ЖАНРЫ

Муратова. Опыт киноантропологии
Шрифт:

Похоронный обряд тут имеет откровенный характер игры, разрушающей перформативную «серьезность» литургии. Смысл этой игры заключается в искоренении смысла церковного обряда, в десимволизации. Нечто подобное Муратова уже проделала в «Чеховских мотивах». Мертвец выступает в такой игре как носитель смерти символического.

Святочная «покойницкая игра» зафиксирована в фольклорной пьесе «Маврух»:

Маврух [покойник] в белой рубахе и подштанниках, на голове белый же куколь, как у савана, лицо закрыто, на ногах бахилы. Маврух лежит на скамье, которую носят четыре офицера [454] .

454

Фольклорный театр. М.: Современник, 1988. С. 49. Покойник Борисов у Муратовой тоже одет во все белое.

Происходит пародийное отпевание мертвеца, к которому примешиваются цитаты из «Мальбрук в поход собрался». Такого рода театр обладает странной двойственностью. С одной стороны, он откровенно заявляет о своей театральности; в «покойницких играх», например, активно использовались маски [455] . С другой же стороны, десимволизация делала такие представления чрезвычайно реальными, в том смысле, что эти игры ни к чему не отсылали, кроме самих себя [456] .

▶ _Исходные строки_
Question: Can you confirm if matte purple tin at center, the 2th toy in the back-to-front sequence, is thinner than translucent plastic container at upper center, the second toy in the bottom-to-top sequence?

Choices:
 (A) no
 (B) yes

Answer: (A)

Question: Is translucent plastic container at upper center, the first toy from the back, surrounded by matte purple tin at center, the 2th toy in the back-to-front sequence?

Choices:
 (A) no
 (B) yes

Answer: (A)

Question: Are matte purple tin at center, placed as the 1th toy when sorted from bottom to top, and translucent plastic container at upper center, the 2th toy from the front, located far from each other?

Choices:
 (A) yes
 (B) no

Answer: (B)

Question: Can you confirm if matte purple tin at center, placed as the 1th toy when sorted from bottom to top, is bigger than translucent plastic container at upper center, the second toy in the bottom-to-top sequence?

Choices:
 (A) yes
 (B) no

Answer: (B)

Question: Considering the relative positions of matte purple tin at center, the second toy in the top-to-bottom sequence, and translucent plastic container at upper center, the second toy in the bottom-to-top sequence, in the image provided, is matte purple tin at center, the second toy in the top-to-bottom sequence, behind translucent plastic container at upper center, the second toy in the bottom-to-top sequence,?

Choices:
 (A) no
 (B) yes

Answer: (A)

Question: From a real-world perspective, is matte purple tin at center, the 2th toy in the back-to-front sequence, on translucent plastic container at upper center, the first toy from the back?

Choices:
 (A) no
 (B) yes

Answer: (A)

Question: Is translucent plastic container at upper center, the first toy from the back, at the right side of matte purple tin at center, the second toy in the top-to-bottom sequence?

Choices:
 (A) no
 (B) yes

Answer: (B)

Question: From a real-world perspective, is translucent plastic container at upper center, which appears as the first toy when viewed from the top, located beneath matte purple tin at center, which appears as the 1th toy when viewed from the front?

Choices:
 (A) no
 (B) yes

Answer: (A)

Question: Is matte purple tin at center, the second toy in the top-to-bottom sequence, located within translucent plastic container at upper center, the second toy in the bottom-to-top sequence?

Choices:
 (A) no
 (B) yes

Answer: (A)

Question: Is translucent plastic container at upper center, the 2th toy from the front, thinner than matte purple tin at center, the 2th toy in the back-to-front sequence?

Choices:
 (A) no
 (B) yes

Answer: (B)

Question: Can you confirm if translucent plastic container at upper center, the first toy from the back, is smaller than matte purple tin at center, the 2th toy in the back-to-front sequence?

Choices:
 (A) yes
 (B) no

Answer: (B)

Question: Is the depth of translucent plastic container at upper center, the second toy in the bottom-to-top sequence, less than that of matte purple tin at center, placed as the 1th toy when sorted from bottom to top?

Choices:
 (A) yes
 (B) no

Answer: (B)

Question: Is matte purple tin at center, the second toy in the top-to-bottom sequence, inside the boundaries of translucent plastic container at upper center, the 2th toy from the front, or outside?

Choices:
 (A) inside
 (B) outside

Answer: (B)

▶ _Текст задания 1_
Переведите на английский язык предложение из отрывка: «Такого рода театр обладает странной двойственностью».
▶ _Текст задания 2_
Отредактируйте фрагмент отрывка от слов «Происходит пародийное отпевание» вплоть до слов «себя [456] .» включительно, заменив «маски» на «костюмы», и приведите результат.

▶ _Поле ответа 1_
Theater of this kind has a strange duality.

▶ _Поле ответа 2_
Происходит пародийное отпевание мертвеца, к которому примешиваются цитаты из «Мальбрук в поход собрался». Такого рода театр обладает странной двойственностью. С одной стороны, он откровенно заявляет о своей театральности; в «покойницких играх», например, активно использовались костюмы [455] . С другой же стороны, десимволизация делала такие представления чрезвычайно реальными, в том смысле, что эти игры ни к чему не отсылали, кроме самих себя [456] .